Casa Cosmos: Rammed Stone and Exposed Concrete on a Sloped Site Edge
Casa Cosmos is a house in Capilla del Monte, Argentina, designed by Estudio Cristian Nanzer in the foothills of the Punilla Valley. Designed in 2024, it uses a triangular plan to orient daily life toward three distinct horizons while anchoring the rooms around a central social core. Heavy walls, shaded galleries, and a skylight make light, privacy, and climate the project’s main instruments.












About Casa Cosmos
Casa Cosmos, named by its owner after seeing it standing on the site, sits in the foothills of the Punilla Valley in Capilla del Monte, Córdoba, Argentina. The plot borders a protected natural reserve marked by dense woodland of red quebracho, black algarrobo, chañar, and aromito, all species native to this semi-arid region. Its topography falls sharply from east to west and drops steeply to the south toward the reserve.
Concept
The house is conceived as a panoptic device. From a central point on the site, its geometry opens toward three specific landscape views: the reserve and Las Gemelas hills to the south, Mount Uritorco to the northeast, and El Cajón Dam to the west.
That decision produces a triangular matrix that organizes the rooms around a central social core. The kitchen and dining area connect directly to this center, while an en-suite bedroom and a studio extend from it.
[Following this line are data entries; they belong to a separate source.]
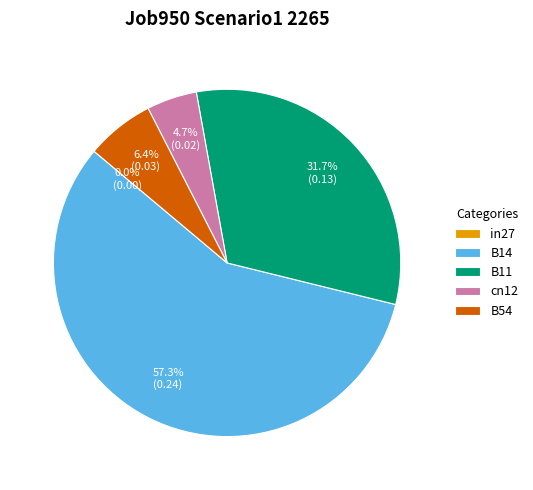

What percentage do B54 and cn12 together represent?

11.0%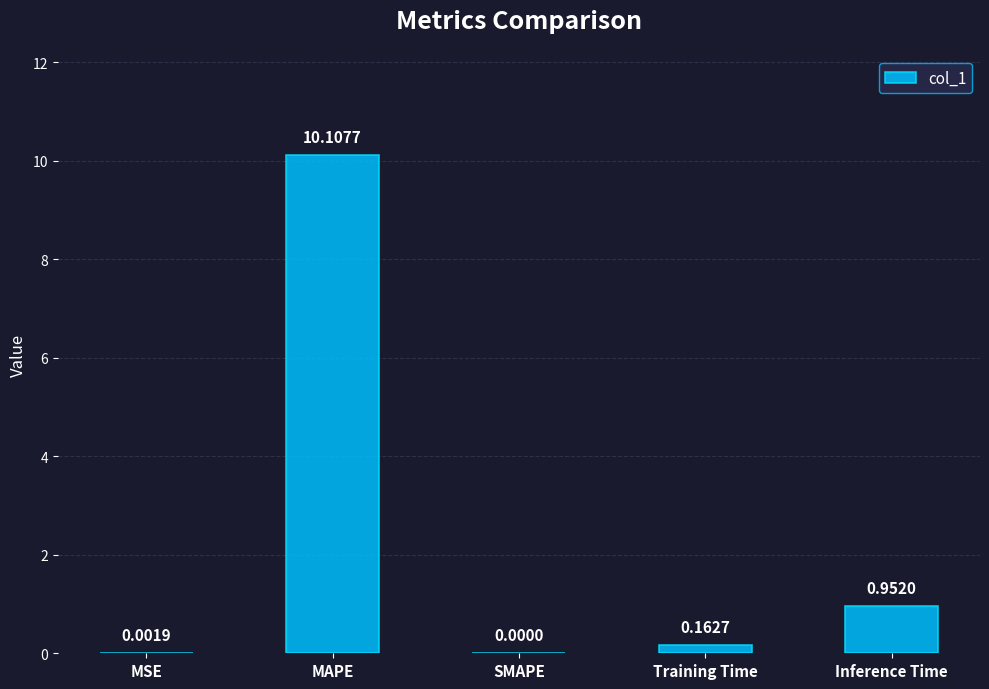

Where is the data nearest to the value 5?

Inference Time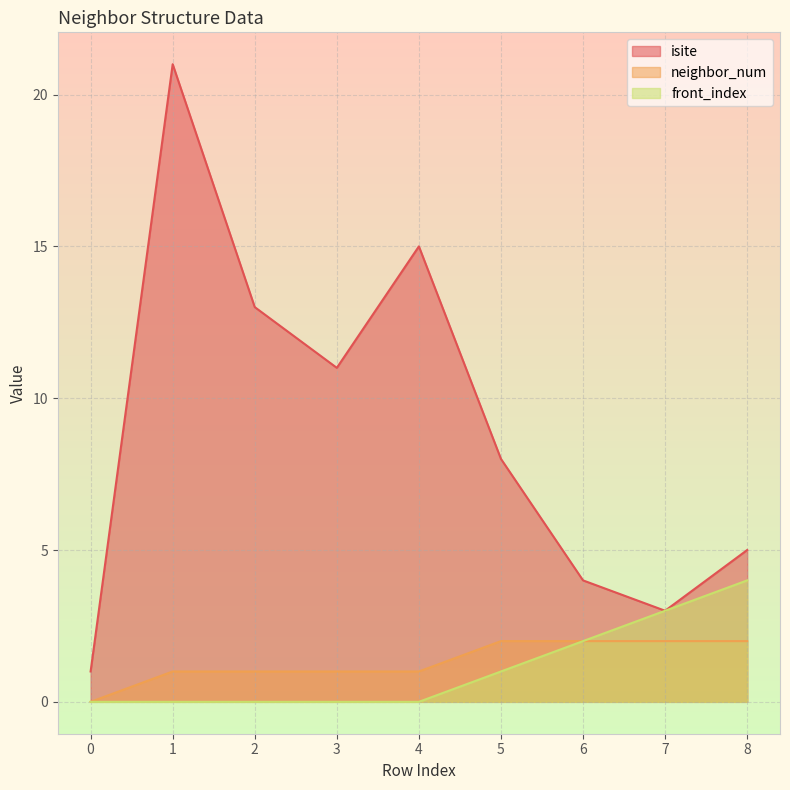

At 1, list the series in order from smallest to largest.

front_index, neighbor_num, isite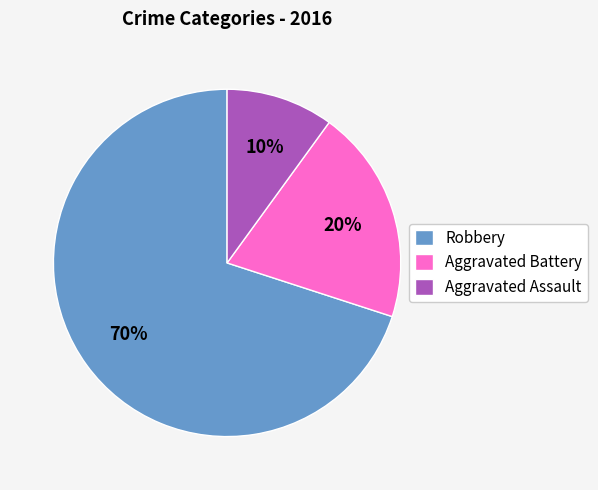

How many slices are in this pie chart?

3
Heavy walls separate these quieter rooms, regulating privacy and adding thermal mass that supports environmental stability.
At the center of the house, a triangular skylight filters daylight in a diffuse way and provides a constant reading of the diurnal cycle. As the light shifts, it acts as a chronometer, registering the passage of time.
The spatial experience recalls a diaphanous cave: a heavy polyhedral mass hollowed out at three strategic, equivalent points. These thick voids become deep galleries that shelter the large openings and cast dense shade. Three semi-heavy expanded metal sliding shutters complete the system, modulating light, slowing airflow, and improving security.
The project uses the site’s slope to gain height in the principal rooms. A plinth absorbs the existing grade change and establishes a new datum for the main floor. Within this base are an autonomous residential unit, technical rooms, and storage areas.
Materiality
The plinth is built with 40 cm (15.7 in) thick rammed stone walls that retain the earth and consolidate the new ground level. Above it, the main floor is formed with board-formed exposed concrete walls. Thermal insulation is integrated into the exterior wall assembly, reinforcing the building’s hygrothermal performance.
Its architectural expression comes directly from exposed material. Construction methods and local techniques remain legible, and the arid character of the surrounding landscape continues into the exterior walls, then carries into the pared-back interior rooms.
Here, light is the omnipresent material. Its movement and chromatic shifts register the hours of the day and the cycles of the year. The house takes in that condition and presents itself as a primitive instrument for seeing time, a device that places its inhabitants in direct relation with the site.